[[ Study material, beginning ]]

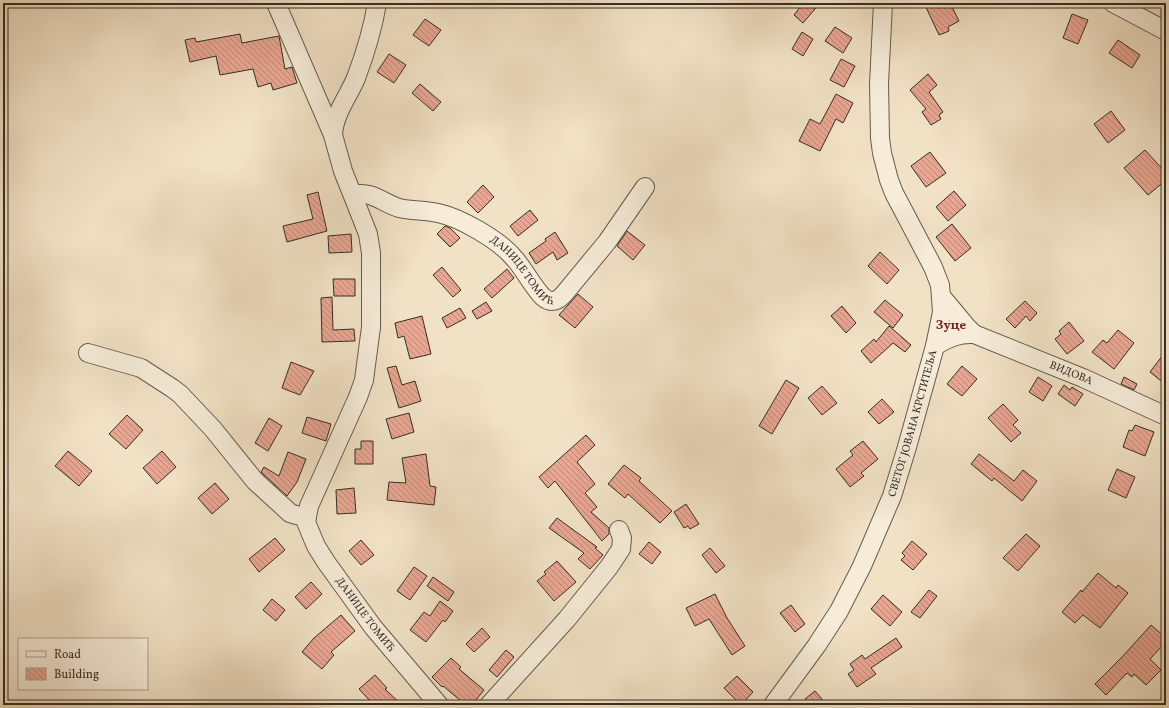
<svg xmlns="http://www.w3.org/2000/svg" width="1169" height="708" font-family="Vollkorn,serif">
  <defs>
    <pattern id="building-back-hatch" width="6" height="6" patternUnits="userSpaceOnUse"><rect width="6" height="6" fill="#e9a692"/><path d="M-1 5l2 2M0 0l6 6M5-1l2 2" fill="none" stroke="#be8877"/></pattern>
  </defs>
  <rect width="100%" height="100%" fill="#f1e1c5"/>
  <filter id="stains"><feTurbulence type="fractalNoise" baseFrequency=".005" numOctaves="4"/><feColorMatrix values="0 0 0 0 .2 0 0 0 0 .09 0 0 0 0 .02 0 0 0 .5 -.17"/></filter>
  <radialGradient id="worn" r=".72"><stop offset=".6" stop-color="#630" stop-opacity="0"/><stop offset="1" stop-color="#630" stop-opacity=".3"/></radialGradient>
  <path fill="url(#building-back-hatch)" stroke="#362e24" d="M803 3H820L803 23 794 15Z
    M924 3H950L959 21 948 27 949 31 939 35Z
    M1072 14 1088 20 1078 44 1063 38Z
    M425 19 441 30 429 46 413 35Z
    M835 27 852 38 843 53 825 41Z
    M802 32 813 39 803 56 792 49Z
    M240 34 242 43 279 36 285 69 292 67 297 83 273 90 271 83 258 87 253 69 220 75 216 56 190 62 185 40 195 38 196 42Z
    M1118 40 1140 55 1132 68 1109 53Z
    M389 54 406 65 394 83 377 72Z
    M841 59 855 66 844 87 830 80Z
    M928 74 937 85 929 92 943 112 939 115 941 119 931 125 922 112 926 109 910 90Z
    M420 84 441 102 433 111 412 93Z
    M836 94 853 103 843 123 836 119 820 151 799 141 810 119 820 124Z
    M1111 111 1125 130 1108 143 1094 124Z
    M1145 150 1166 173V180L1148 195 1124 168Z
    M930 152 946 173 926 187 911 166Z
    M483 185 494 197 478 213 467 202Z
    M954 191 966 205 948 221 936 207Z
    M318 192 327 231 287 242 283 226 313 219 307 195Z
    M530 210 538 220 518 236 510 226Z
    M952 224 971 248 955 261 936 237Z
    M445 226 450 228 460 238 450 247 437 234Z
    M627 231 645 245 633 260 617 246Z
    M555 232 568 253 557 260 553 252 536 264 529 253 546 241 545 239Z
    M351 234 352 252 329 253 328 236Z
    M880 252 899 270 887 284 868 266Z
    M442 267 461 290 453 297 433 275Z
    M507 269 514 278 492 298 484 289Z
    M333 279H355V296H334Z
    M578 294 593 307 575 328 559 315Z
    M332 297 333 330 354 329 355 341 322 342 321 298Z
    M885 300 903 315 893 328 874 312Z
    M1025 301 1037 313 1030 321 1026 316 1015 328 1006 319Z
    M486 302 492 311 477 319 472 311Z
    M842 306 856 323 846 333 831 316Z
    M460 308 466 318 447 328 442 318Z
    M422 316 431 354 410 359 404 336 398 338 395 323Z
    M1069 322 1084 341 1067 354 1055 339 1061 334 1059 331Z
    M889 326 911 345 905 352 893 343 871 363 861 351 874 339 876 342Z
    M1118 330 1134 343 1114 369 1092 352 1103 340 1107 343Z
    M1166 351V385L1150 372Z
    M291 362 314 371 300 395 282 388Z
    M396 366 402 385 415 381 421 401 399 408 387 368Z
    M962 366 977 379 962 396 947 384Z
    M1038 377 1052 386 1043 401 1029 392Z
    M1124 377 1137 384 1134 390 1121 384Z
    M786 380 799 388 772 434 759 426Z
    M1064 385 1070 390 1072 387 1083 394 1075 406 1058 394Z
    M822 386 837 403 822 415 808 398Z
    M882 399 894 412 879 424 868 412Z
    M1003 404 1018 420 1013 425 1021 433 1011 442 988 418Z
    M409 413 414 432 392 439 386 419Z
    M127 415 143 430 126 449 109 434Z
    M307 417 331 424 326 441 302 433Z
    M269 418 282 426 268 451 255 443Z
    M1135 425 1154 432 1145 456 1123 447 1129 430 1132 431Z
    M586 435 595 445 577 462 595 484 585 493 597 507 591 512 609 528V534L602 541 555 481 548 488 539 477Z
    M361 441H373V464H355V449H361Z
    M863 441 878 459 861 473 864 476 850 487 836 469 853 455 850 451Z
    M68 451 92 471 79 486 55 466Z
    M162 451 176 467 157 484 143 468Z
    M288 452 306 459 297 482 287 496 261 472 264 467 279 476Z
    M426 454 430 486 436 487 434 505 387 500 389 482 406 483 402 458Z
    M979 454 1014 481 1023 470 1037 481 1022 501 994 478 992 481 971 464Z
    M624 465 641 478 639 481 672 511 660 523 628 494 625 498 608 484Z
    M1117 469 1135 477 1126 498 1108 490Z
    M215 483 229 499 212 514 198 498Z
    M354 488 356 513 337 514 336 490Z
    M686 504 699 524 690 529 688 526 684 528 674 512Z
    M557 518 597 547 595 548 603 555 590 569 578 559 584 553 549 528Z
    M1026 534 1040 546 1018 571 1003 558Z
    M275 538 285 550 259 572 249 559Z
    M361 540 374 555 361 565 349 551Z
    M912 541 927 554 913 570 901 560 905 556 902 553Z
    M649 542 661 552 652 564 639 554Z
    M710 548 725 566 716 573 702 555Z
    M557 561 576 582 554 601 537 581 546 574 544 572Z
    M414 567 427 576 410 600 397 591Z
    M1098 573 1116 588 1118 585 1128 593 1100 628 1083 615 1075 623 1062 612 1081 590 1082 592Z
    M433 577 454 592 448 601 427 586Z
    M311 582 322 594 306 609 295 597Z
    M929 590 937 596 920 618 911 612Z
    M715 594 727 618 745 646 732 655 709 619 695 626 686 608Z
    M883 595 902 612 890 626 871 609Z
    M272 599 285 610 276 621 263 610Z
    M440 601 453 611 445 622 443 620 426 642 410 630 424 612 430 616Z
    M791 605 805 624 795 632 780 613Z
    M341 615 355 631 331 652 334 655 322 669 302 652 314 638Z
    M1151 625 1166 638V642L1150 659 1161 670 1146 685 1134 674 1132 677 1127 673 1106 695 1095 684 1123 656Z
    M482 628 490 637 474 652 466 644Z
    M896 638 902 647 871 668 876 674 857 687 848 674 854 670 850 664 862 655 865 659Z
    M506 650 514 657 497 677 489 670Z
    M451 658 461 667 459 669 484 690 472 705H466L443 686 442 687 432 677Z
    M375 675 387 688 385 689 402 705H374L359 689Z
    M737 676 753 692 741 705 724 688Z
    M815 691 827 705H810L805 699Z"/>
  <g fill="none" stroke-linecap="round" stroke-linejoin="round">
    <defs>
      <g id="minor">
        <path id="s1" d="M276 3 333 135 343 171 368 234 371 253V327L364 380 358 397 309 506 306 522 316 546 326 562 373 627 439 705"/>
        <path d="M1113 3 1166 31"/>
        <path d="M333 135C334 114 348 97 356 78 365 54 373 28 377 3"/>
        <path id="s2" d="M354 195C371 190 383 203 399 208 412 211 425 210 438 213 461 218 499 240 514 258 524 269 533 287 543 297 551 304 558 301 564 294L607 242 645 187"/>
        <path id="s3" d="M941 296 966 326 974 334 1083 378 1166 416"/>
        <path d="M935 346C948 338 959 333 974 334"/>
        <path d="M88 353 141 368 172 388 180 394 213 429 255 481 290 513 296 515 307 517"/>
        <path d="M489 705 567 619 609 567 621 549 622 538 619 530"/>
        <path id="s4" d="M773 705 817 645 839 611 862 566 892 496 907 447 935 346 942 312 940 285 933 267 894 193 889 180 882 153 880 138 879 84 883 3"/>
      </g>
    </defs>
    <use href="#minor" stroke="#655b4c" stroke-width="20"/>
    <use href="#minor" stroke="#f6ecd9" stroke-width="18"/>
  </g>
  <g text-anchor="middle" dominant-baseline="central" stroke-width="3.5" stroke-linejoin="round" paint-order="stroke">
    <g font-size="11" fill="#362e24" stroke="#f6ecd9">
      <text stroke="none"><textPath href="#s2" startOffset="192">ДАНИЦЕ ТОМИЋ</textPath></text>
      <text stroke="none"><textPath href="#s3" startOffset="155">ВИДОВА</textPath></text>
      <text stroke="none"><textPath href="#s4" startOffset="317">СВЕТОГ ЈОВАНА КРСТИТЕЉА</textPath></text>
      <text stroke="none"><textPath href="#s1" startOffset="660">ДАНИЦЕ ТОМИЋ</textPath></text>
    </g>
    <g font-size="13" font-weight="bold" fill="#7a1f14" stroke="#f6ecd9">
      <text x="951" y="326">Зуце</text>
    </g>
  </g>
  <rect width="1169" height="708" fill="none" stroke="#f1e1c5" stroke-width="16"/>
  <rect x="4" y="4" width="1161" height="700" fill="none" stroke="#362e24" stroke-width="2"/>
  <rect x="8" y="8" width="1153" height="692" fill="none" stroke="#362e24"/>
  <rect x="18" y="638" width="130" height="52" fill="#f6ecd9" stroke="#a9a091"/>
  <rect x="26" y="651" width="20" height="6" fill="#f6ecd9" stroke="#a9a091"/>
  <text x="54" y="658" font-size="12" fill="#362e24">Road</text>
  <rect x="26" y="668" width="20" height="12" fill="url(#building-back-hatch)" stroke="#a9a091"/>
  <text x="54" y="678" font-size="12" fill="#362e24">Building</text>
  <rect width="100%" height="100%" filter="url(#stains)"/>
  <rect width="100%" height="100%" fill="url(#worn)"/>
</svg>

[[ Study material, end ]]

**Assignment:** Reproduce all lines from the records above that include the word "ДАНИЦЕ".

**Exercise answer:**
      <text stroke="none"><textPath href="#s2" startOffset="192">ДАНИЦЕ ТОМИЋ</textPath></text>
      <text stroke="none"><textPath href="#s1" startOffset="660">ДАНИЦЕ ТОМИЋ</textPath></text>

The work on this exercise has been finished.